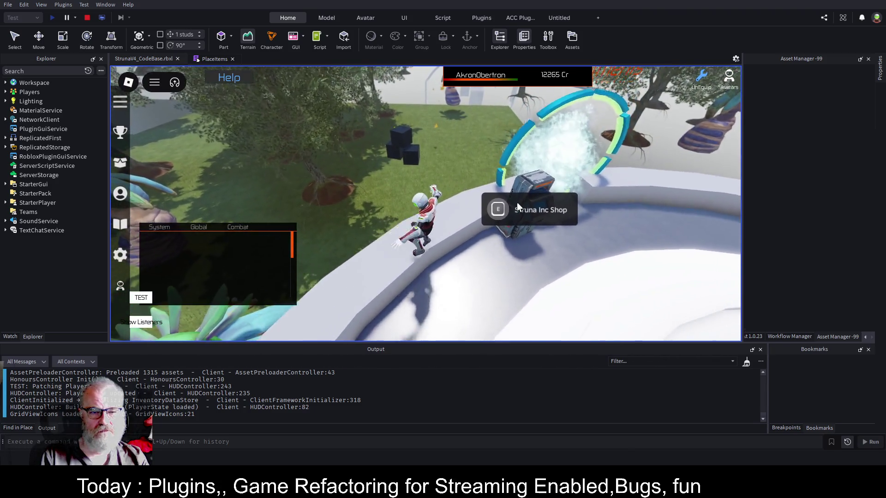
{"action": "key", "text": "w"}
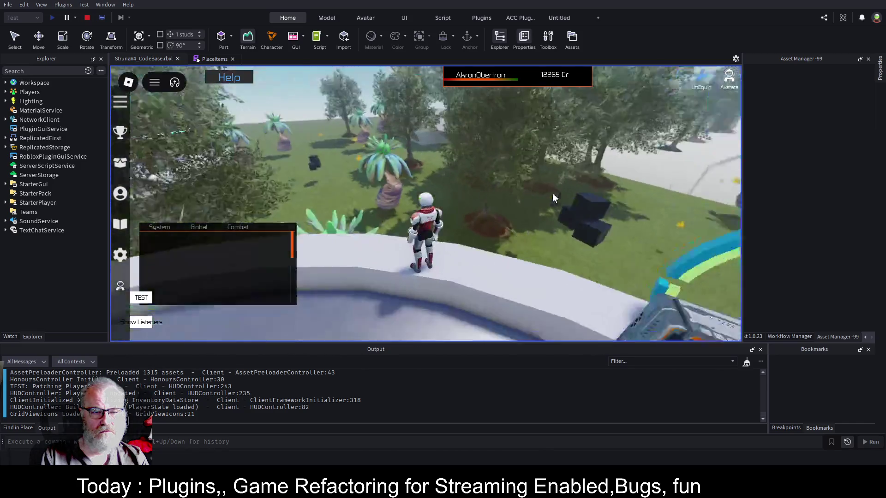
{"action": "key", "text": "w"}
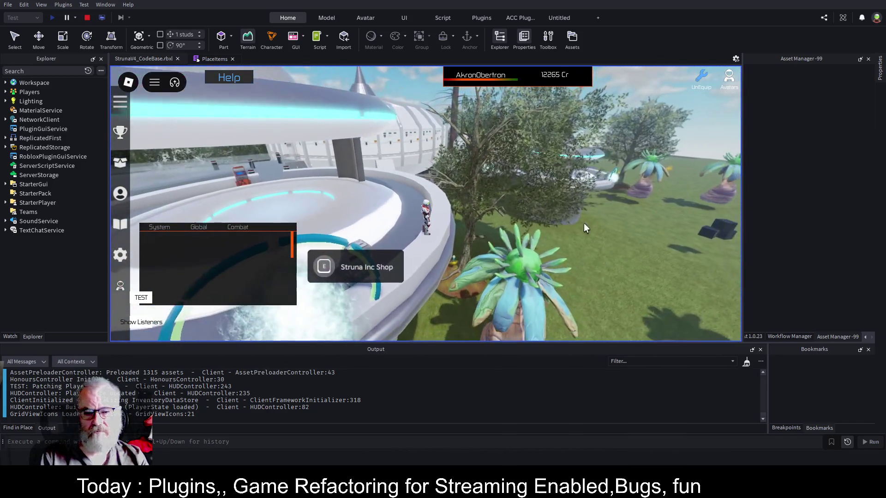
{"action": "key", "text": "w"}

* [Task to carry out]: Repeat the listing exactly; do not print any picture.

* [Task output]:
{"action": "key", "text": "w"}
{"action": "key", "text": "w"}
{"action": "key", "text": "w"}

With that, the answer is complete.